Separation Techniques
Methods for the separation of complex protein mixtures prior to identification of the individual components by mass spectrometry are an integral part of any proteomics workflow, and will influence the spectra of proteins identified in any particular experiment. The activities of the HUPO-PSI include the field of 1- and 2- D gel electrophoresis, column chromatography and a generic model has been developed to describe other separation techniques. An XML interchange format (GelML 1.0) with accompanying controlled vocabularies has been developed to enable exchange of this data and was released as a stable version 1.0 the end of 2007 (www.psidev.info/index.php?q=node/83). Work is now progressing in the areas of column chromatography and capillary electrophoresis. The model for gas chromatography will be completed in conjunction with the Metabolomics Standards Initiative (http://msi-workgroups.sourceforge.net/) since this is a technique used by both communities.
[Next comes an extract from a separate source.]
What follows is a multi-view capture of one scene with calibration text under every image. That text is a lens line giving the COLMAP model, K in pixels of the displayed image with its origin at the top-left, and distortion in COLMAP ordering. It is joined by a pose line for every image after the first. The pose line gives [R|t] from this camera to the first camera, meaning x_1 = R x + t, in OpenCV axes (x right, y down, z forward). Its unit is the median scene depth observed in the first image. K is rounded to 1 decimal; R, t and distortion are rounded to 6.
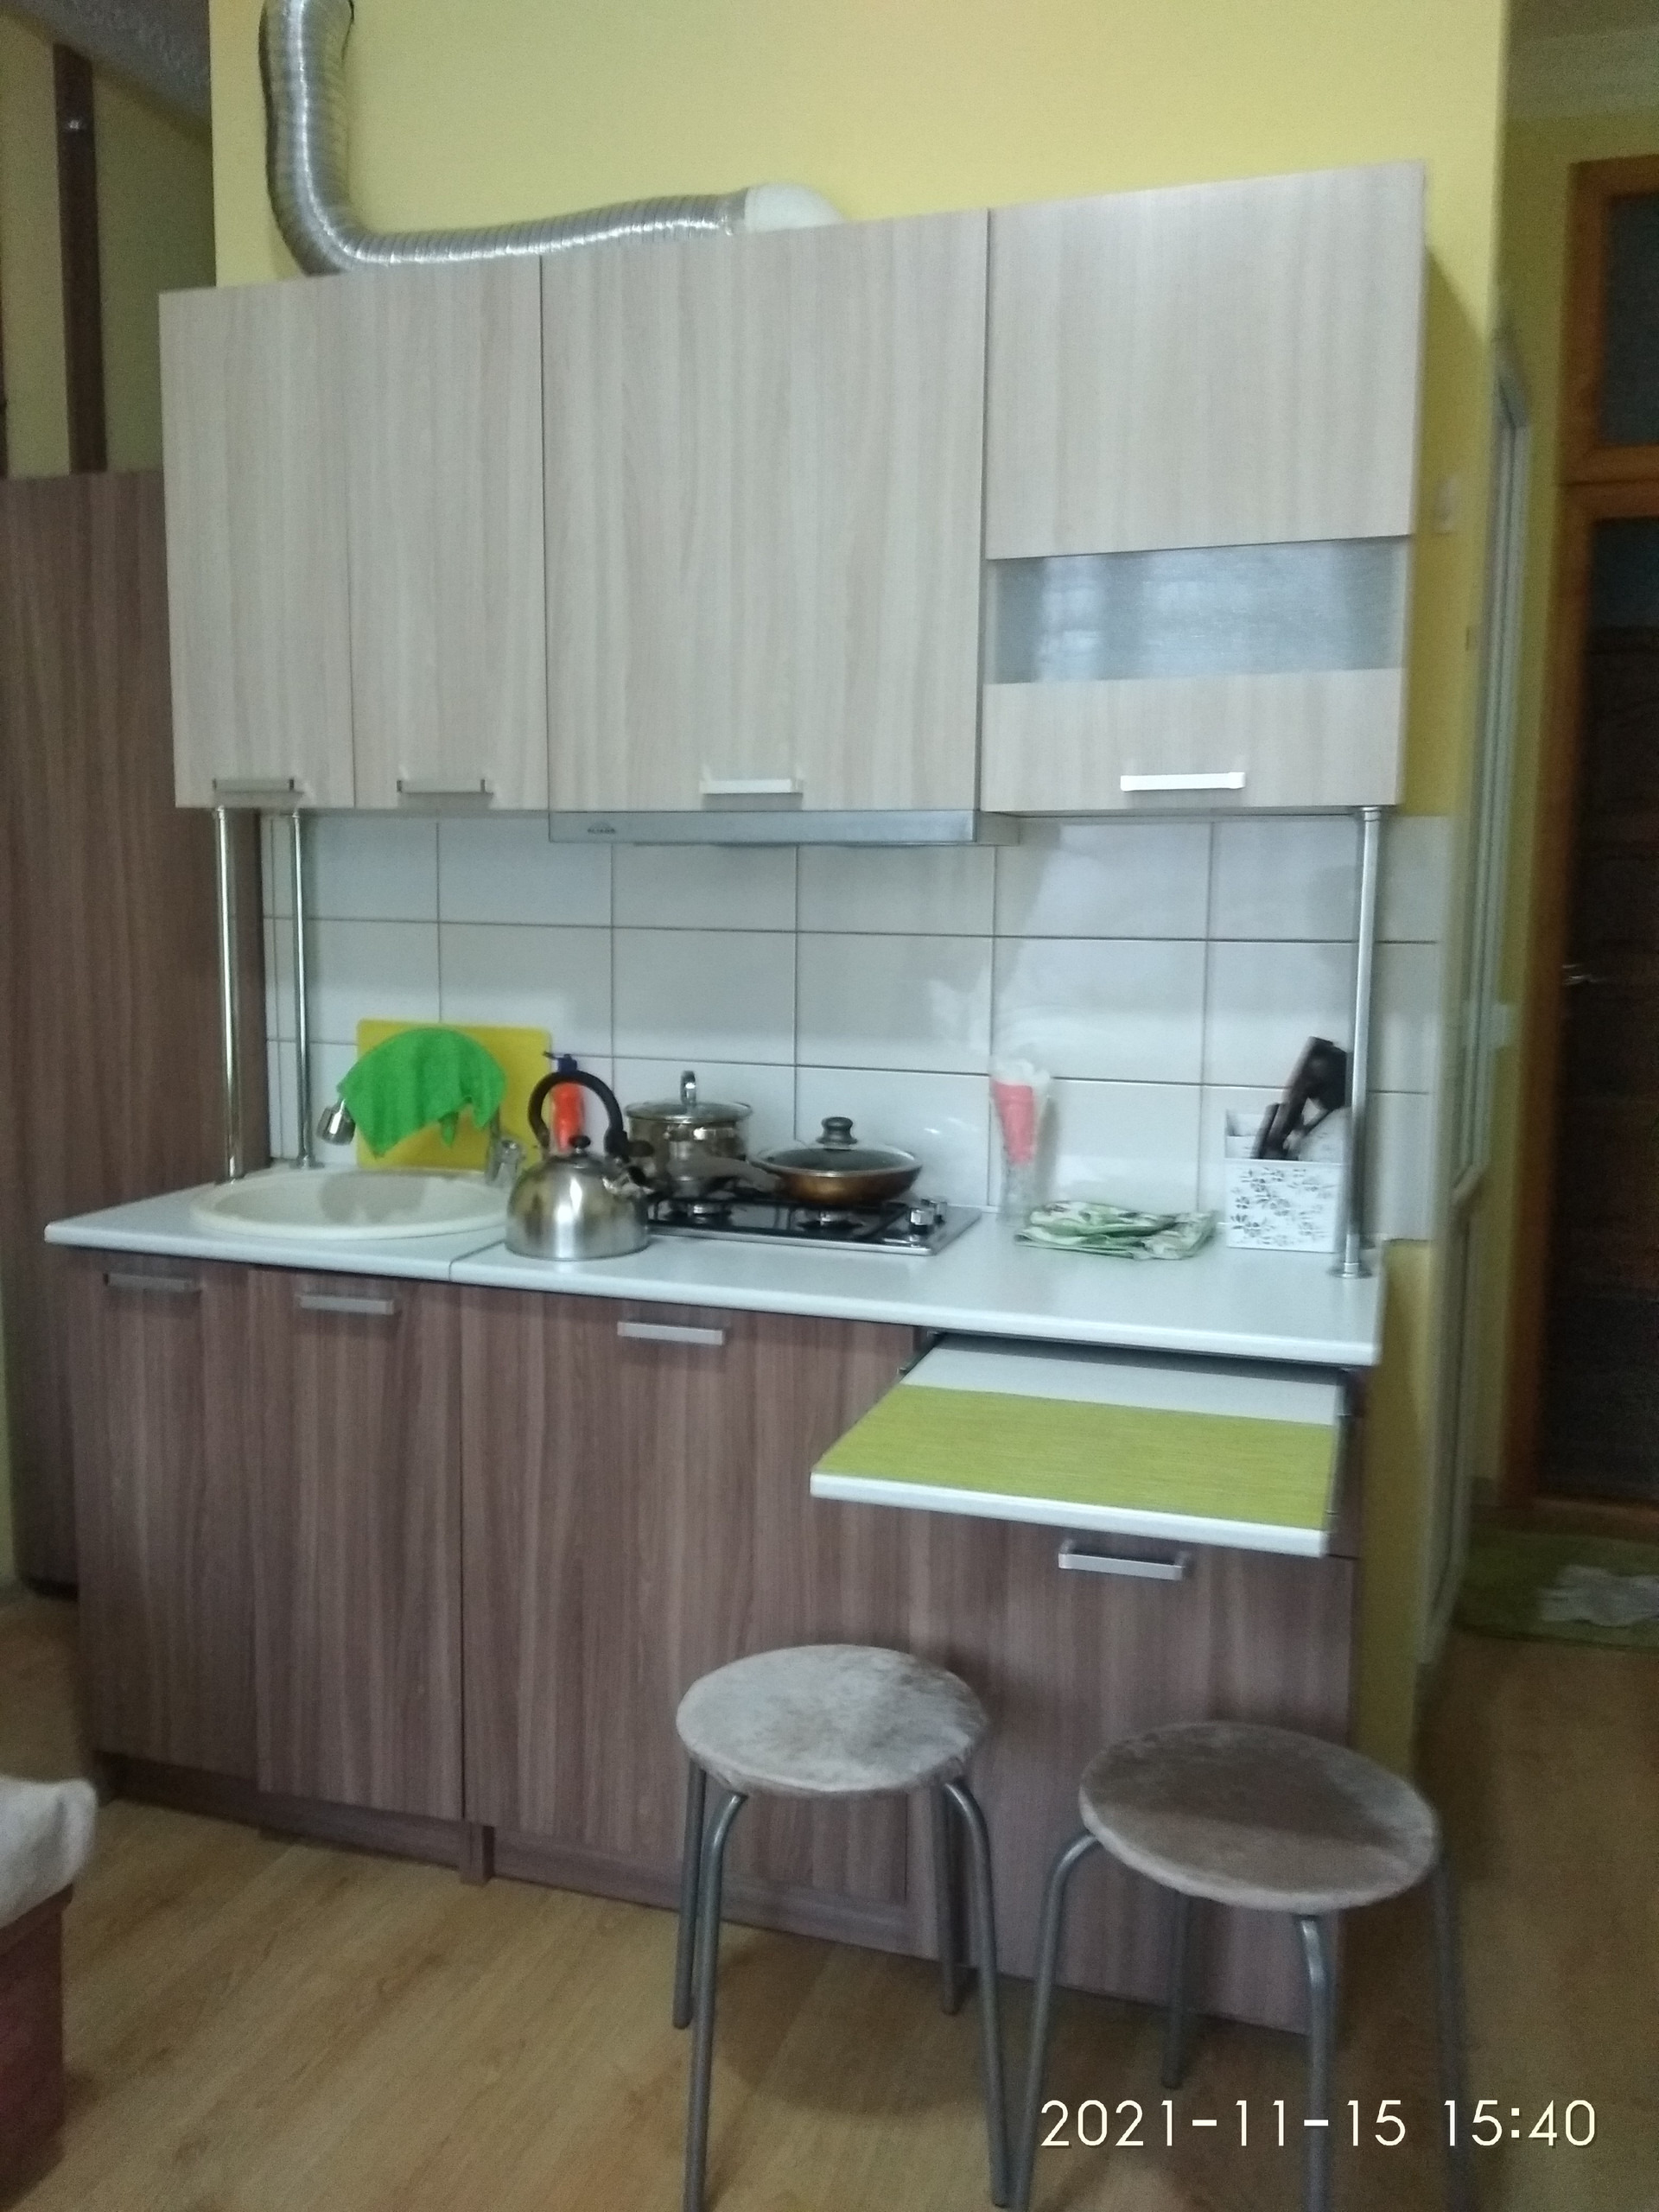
lens RADIAL K [[1800.1, 0, 835.9], [0, 1800.1, 1094.3], [0, 0, 1]] dist [0.112135, -0.183254]
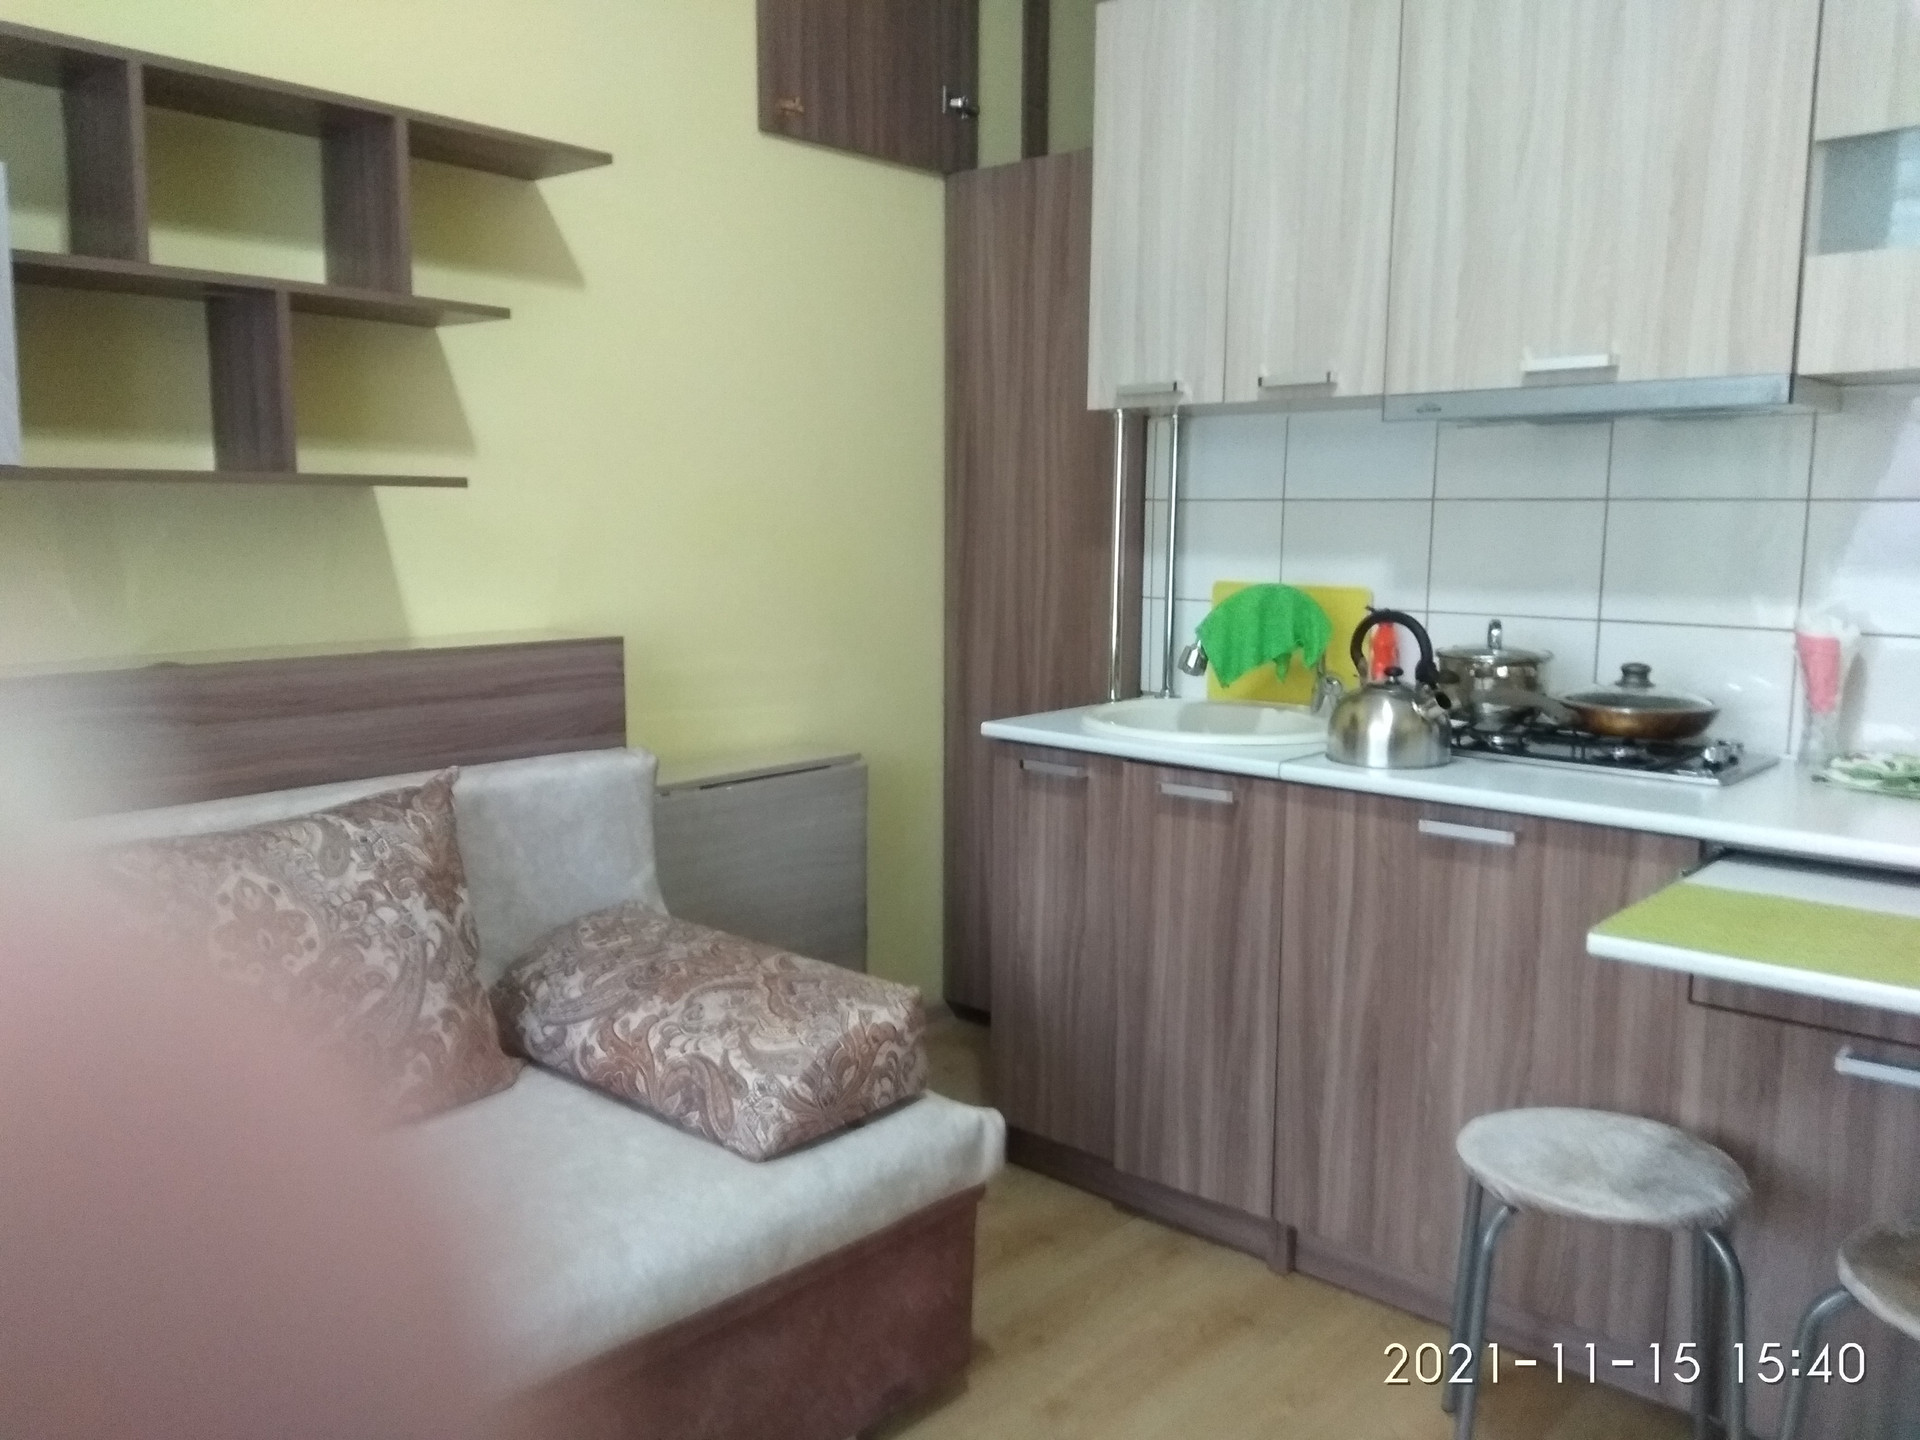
lens RADIAL K [[1562.5, 0, 960.0], [0, 1562.5, 720.0], [0, 0, 1]] dist [0.112135, -0.183254]
pose [[0.915993, 0.050965, -0.397944, 0.010208], [-0.047196, 0.998700, 0.019267, 0.050412], [0.398408, 0.001133, 0.917207, -0.061868]]
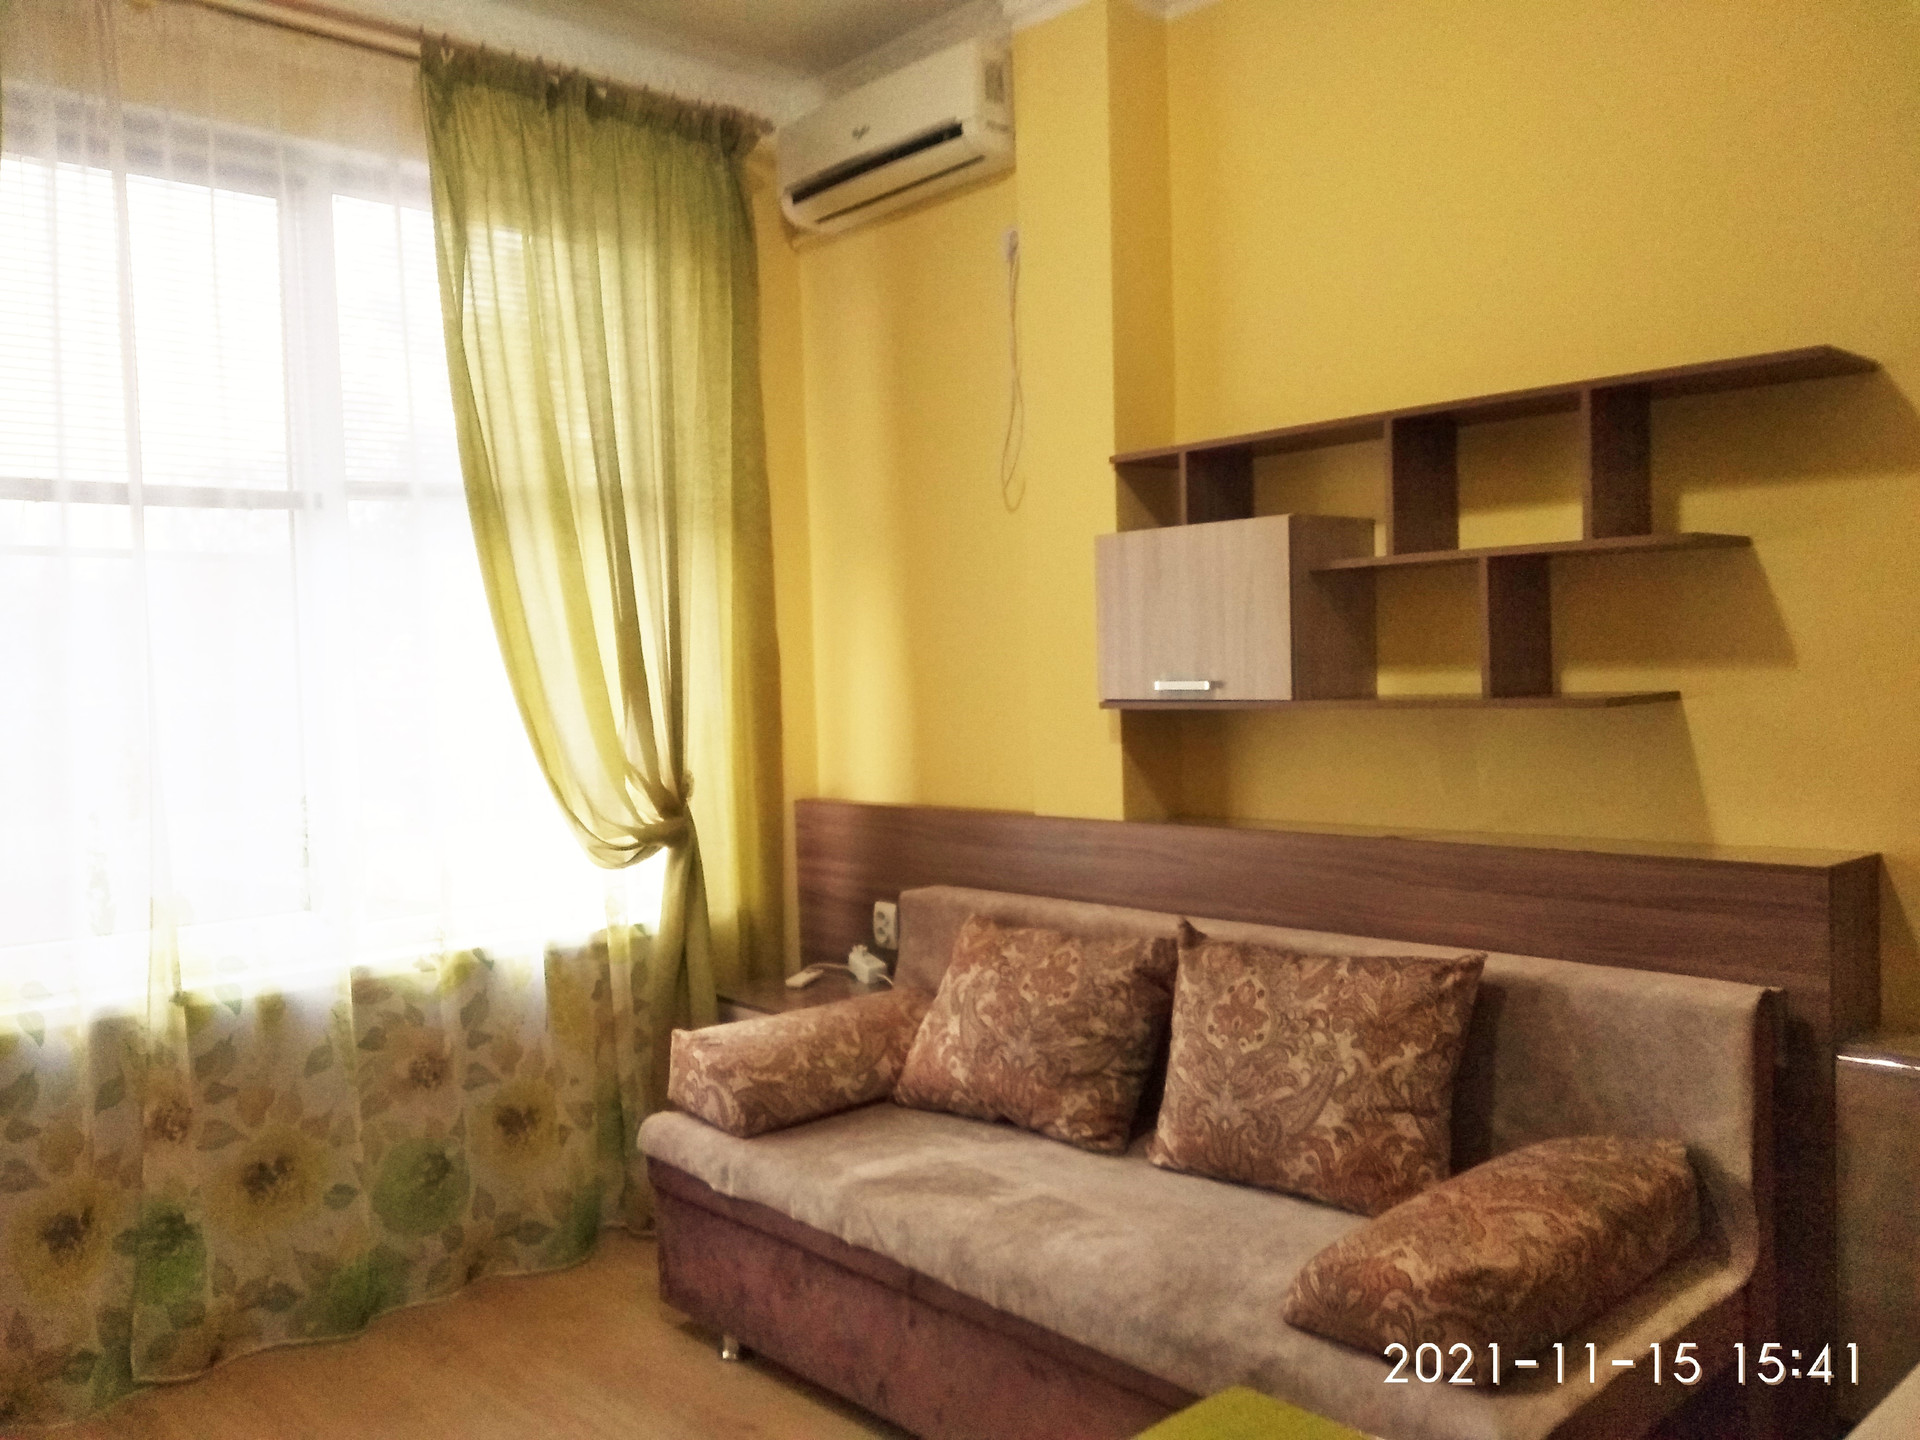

The ultimate aim of the PSI is to make more proteomics data easily accessible in the public domain. Deposition of data in the public domain is now becoming more common practise, with an increasing number of journals now requesting this as part of the manuscript submission process. Previously deposited datasets, such as that published by the HUPO Plasma Proteome Project (Omenn et al., 2005), are now regularly cited in the literature as producers of new data compare their work to the growing body of previously published experiments, both to confirm their observations and to highlight novel observations and subsequent reanalyses of datasets are starting to appear in the literature increasing author visibility (Klie et al., 2008). Manufacturers are increasingly offering the ability to download data in HUPO-PSI XML formats from their instrumentation, and tools enabling data validation and aiding deposition are being released. The community is already benefiting from these common formats and this can only increase as their acceptance and implementation becomes more widespread.